25250
Prioritization of ASD-Associated Genes By Variant Annotation Identifies Trends in Genetic Variant Discovery
The search for genetic causes of autism spectrum disorders (ASD) has led to the identification of hundreds of genes containing thousands of variants that differ in their mode of inheritance, effect size, and frequency in cases and controls, and exhibit a broad range of putative functional effects. These data are richly annotated in AutDB (also known as SFARI Gene), an open-access database for ASD-associated genetic variation.
Objectives:
We previously described a scoring algorithm for the prioritization of candidate genes based on the cumulative strength of evidence from each ASD-associated variant curated in AutDB. Here, we present the results using an expanded and up-to-date dataset of ASD-associated variants.
Methods:
A total of 1176 annotated research articles were analyzed to generate a dataset of 3557 ASD-associated rare variants and 861 ASD-associated common variants distributed across 787 candidate genes (September 2016 data freeze).

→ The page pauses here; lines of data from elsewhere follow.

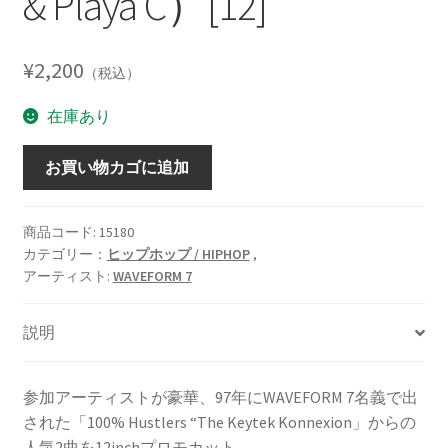
& Playa C）[12]
¥
2,200
（税込）
在庫あり
Southside（Featuring
お買い物カゴに追加
Daddy
D
&
商品コード:
15180
カテゴリー：
ヒップホップ / HIPHOP
,
Death
アーティスト:
WAVEFORM 7
B
IV
Dishonor*
説明
W/
Low
参加アーティストが豪華、97年にWAVEFORM 7名義で出
Down*
された「100% Hustlers “The Keytek Konnexion」からの
&
人気2曲を12inchプロモカット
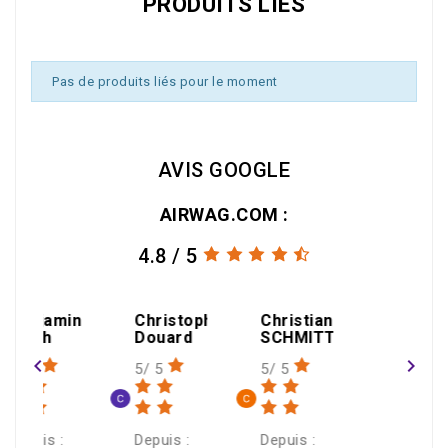
PRODUITS LIÉS
Pas de produits liés pour le moment
AVIS GOOGLE
AIRWAG.COM :
4.8 / 5
jamin
Christophe
Christian
h
Douard
SCHMITT
navigate_before
navigate_next
5/ 5
5/ 5
s :
Depuis :
Depuis :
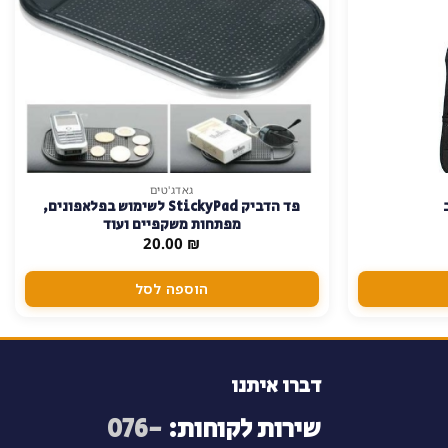
גאדג'טים
פד הדביק StickyPad לשימוש בפלאפונים,
מפתחות משקפיים ועוד
20.00
₪
הוספה לסל
דברו איתנו
שירות לקוחות:
076-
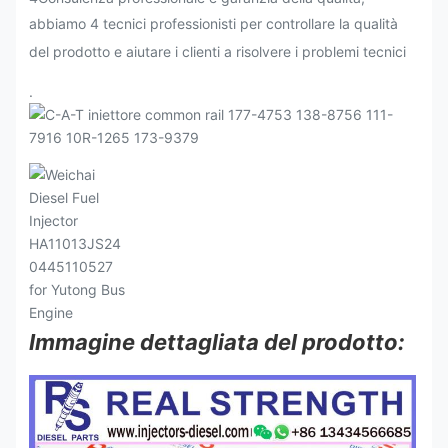
abbiamo 4 tecnici professionisti per controllare la qualità
del prodotto e aiutare i clienti a risolvere i problemi tecnici
.
Immagine dettagliata del prodotto:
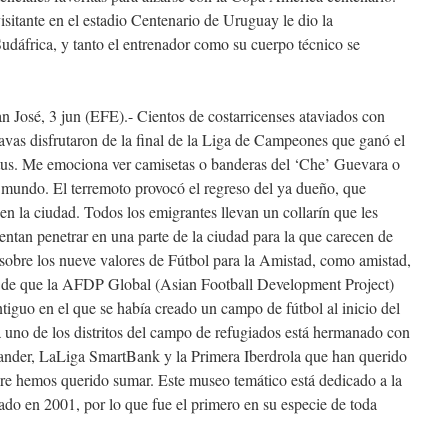
isitante en el estadio Centenario de Uruguay le dio la
Sudáfrica, y tanto el entrenador como su cuerpo técnico se
osé, 3 jun (EFE).- Cientos de costarricenses ataviados con
vas disfrutaron de la final de la Liga de Campeones que ganó el
tus. Me emociona ver camisetas o banderas del ‘Che’ Guevara o
 mundo. El terremoto provocó el regreso del ya dueño, que
en la ciudad. Todos los emigrantes llevan un collarín que les
tentan penetrar en una parte de la ciudad para la que carecen de
 sobre los nueve valores de Fútbol para la Amistad, como amistad,
e de que la AFDP Global (Asian Football Development Project)
tiguo en el que se había creado un campo de fútbol al inicio del
 uno de los distritos del campo de refugiados está hermanado con
ander, LaLiga SmartBank y la Primera Iberdrola que han querido
pre hemos querido sumar. Este museo temático está dedicado a la
dado en 2001, por lo que fue el primero en su especie de toda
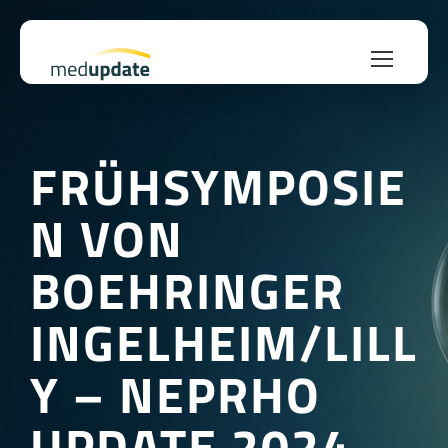
FRÜHSYMPOSIE
N VON
BOEHRINGER
INGELHEIM/LILL
Y – NEPRHO
UPDATE 2024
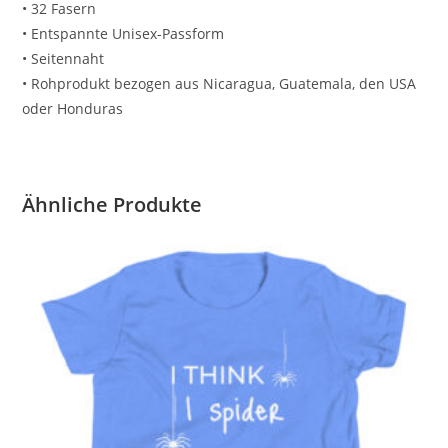
• 32 Fasern
• Entspannte Unisex-Passform
• Seitennaht
• Rohprodukt bezogen aus Nicaragua, Guatemala, den USA
oder Honduras
Ähnliche Produkte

Under our algorithm, each individual variant is manually annotated with multiple attributes extracted from the original report, followed by score assignment using a set of standardized scoring parameters that were summed up to yield a single score for each gene in the database. We also performed a time-course analysis of ASD-associated gene scores to identify trends in rare and common variant discovery and assess how newly discovered variants affected the scores of the genes in which they were identified.
Results:
We observed remarkable variation in gene scores resulting in a distribution with a mean gene score of 23.53 ± 38.73. We were able to identify a set of 14 high confidence candidate genes with scores deviating more than two standard deviations (SDs) from the mean score of all genes. The gene scores generated by our approach once again significantly correlated with other ASD candidate gene ranking systems, including the expert-mediated SFARI Gene scoring initiative and gene prioritization based on Transmission and De Novo Association (TADA) analysis of ASD cohorts. Finally, time course analysis of ASD-associated gene scores identified a subset of candidate genes that showed a marked increase in gene score based on the identification of novel genetic variants in those genes.
Conclusions:
Altogether, our scoring algorithm continues to provide a framework for assessment of diverse types of ASD-associated genetic variants that are likely to be important for defining the genetic risk architecture of ASD.